The simple fact is that Germany’s new 2030 emissions targets are inconsistent with its coal fleet closure timeline. In this article we set out why and what it may mean for the German power market.

Germany’s new emissions targets

German courts made headlines in Apr 2021, after declaring Germany’s emissions reduction policy was insufficient and violated constitutional rights.  Rather than fight the ruling, Germany quickly passed new emission reduction legislation mandating a new set of long term emission targets. These new laws included raising the bar to a 65% cut by 2030 (vs 1990), compared to 55% previously.

In effect, the new legislation reduces maximum 2030 power sector emissions from ~180MT to only 110MT, as shown in Chart 1.

Chart 1: Emissions reduction pathways by sector for new 2030 targets

Source: Timera Energy

Despite this significant reduction in maximum power sector emissions, German coal & lignite capacity is still projected to be at 17GW by 2030 under current coal phase out laws.

In order to reach the new emissions targets, German policy makers are projecting huge increase in renewable penetration, rising to 65% of gross demand by 2030.  This represents accelerated investment in a combination of on and off-shore wind and solar PV.

However renewables rollout falls well short of the capacity & energy reductions resulting from the closure of Germany’s nuclear & coal fleets.

An accelerating energy & capacity deficit

Analysis of Germany’s climate targets reveals a striking inconsistency between its gradual coal phase out plans and rapid decarbonisation targets.

Whilst coal and lignite will remain an important part of the German energy mix this decade, the new emission targets significantly limit the scope of the coal fleet to provide energy up to and beyond 2030. We set out below why Germany may need to close its entire coal & lignite fleet by 2030 to meet its new emissions targets.

To put this in context, Chart 2 shows the incremental capacity deficit that a 2030 fleet closure implies versus the government’s current timeline.

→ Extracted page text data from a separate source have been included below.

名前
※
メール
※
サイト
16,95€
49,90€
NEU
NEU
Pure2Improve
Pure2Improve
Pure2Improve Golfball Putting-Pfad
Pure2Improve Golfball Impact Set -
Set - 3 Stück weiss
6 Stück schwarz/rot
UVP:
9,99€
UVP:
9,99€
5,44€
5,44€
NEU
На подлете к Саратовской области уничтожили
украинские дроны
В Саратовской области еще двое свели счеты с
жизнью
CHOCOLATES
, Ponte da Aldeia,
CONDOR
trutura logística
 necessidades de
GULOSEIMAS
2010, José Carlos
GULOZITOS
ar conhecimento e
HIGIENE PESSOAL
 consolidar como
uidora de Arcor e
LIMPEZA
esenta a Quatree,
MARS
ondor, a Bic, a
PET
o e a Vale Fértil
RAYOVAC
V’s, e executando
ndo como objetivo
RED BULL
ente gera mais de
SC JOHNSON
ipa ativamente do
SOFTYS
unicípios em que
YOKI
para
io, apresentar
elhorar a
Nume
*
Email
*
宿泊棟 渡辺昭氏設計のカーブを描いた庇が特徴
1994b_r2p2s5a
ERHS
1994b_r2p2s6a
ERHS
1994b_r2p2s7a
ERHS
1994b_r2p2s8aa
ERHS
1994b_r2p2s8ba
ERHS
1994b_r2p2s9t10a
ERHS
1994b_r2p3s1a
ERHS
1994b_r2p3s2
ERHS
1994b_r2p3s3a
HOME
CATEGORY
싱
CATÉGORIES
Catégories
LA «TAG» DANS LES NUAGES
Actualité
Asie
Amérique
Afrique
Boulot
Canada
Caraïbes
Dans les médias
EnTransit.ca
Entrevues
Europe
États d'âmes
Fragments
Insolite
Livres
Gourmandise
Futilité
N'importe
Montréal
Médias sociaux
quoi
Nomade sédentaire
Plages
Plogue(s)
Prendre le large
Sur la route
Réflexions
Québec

Chart 2: Incremental capacity loss from current vs accelerated coal fleet closure

Source: Timera Energy

Let’s consider a conservative (optimistic) scenario where Germany (i) meets its 65% renewable generation target by 2030 and (ii) experiences very low power demand growth (650TWh / year in 2030) despite electrification of other sectors. In this case Germany will still require over 220TWh per year of incremental power from non-renewable sources by 2030.

In parallel to decarbonising the power sector, Germany is also closing the final 8GW of its nuclear capacity next year, almost 10 years ahead of its safe operating lifespan. Assuming a conservative 75% load-factor, the early closure of the nuclear fleet increases the 2030 requirement for incremental power by 50TWh per year.

So what can plug this gap? Germany is effectively left with natural gas, coal & imports. Storage will play a key flexibility role in balancing the system, but it represents a net consumer of energy and does not help to plug an energy deficit.  Hydrogen even under the most optimistic scenarios will have little impact by 2030.

Plugging the gap

Germany’s core challenge is as follows: plugging a growing energy deficit effectively means driving up emissions from thermal power plants.

Even if the currently planned 17GW of remaining coal and lignite plants in 2030 run at very low load factors (e.g. less than 20%) and residual thermal generation is met with high efficiency gas CCGTs, Germany would breach its 2030 carbon budget.

In the absence of a strong capacity price signal, German coal or lignite plants are not economic at such low load factors. Regardless of regulatory schedules, owners will likely close assets to stem losses.

Relax our conservative 650 TWh per year demand assumption in 2030 and the challenge gets much larger. Electrification of transport, heat & industry will likely drive power demand significantly above this level. If that is the case, the entire German coal and lignite fleet may need to close by 2030 to meet the new binding emissions targets.

In summary, Germany’s climate targets are incompatible with its coal closure timeline. It will take a substantially accelerated closures for Germany to meet its new 2030 emissions targets.  And this acceleration will exacerbate Germany’s growing energy & capacity deficit this decade.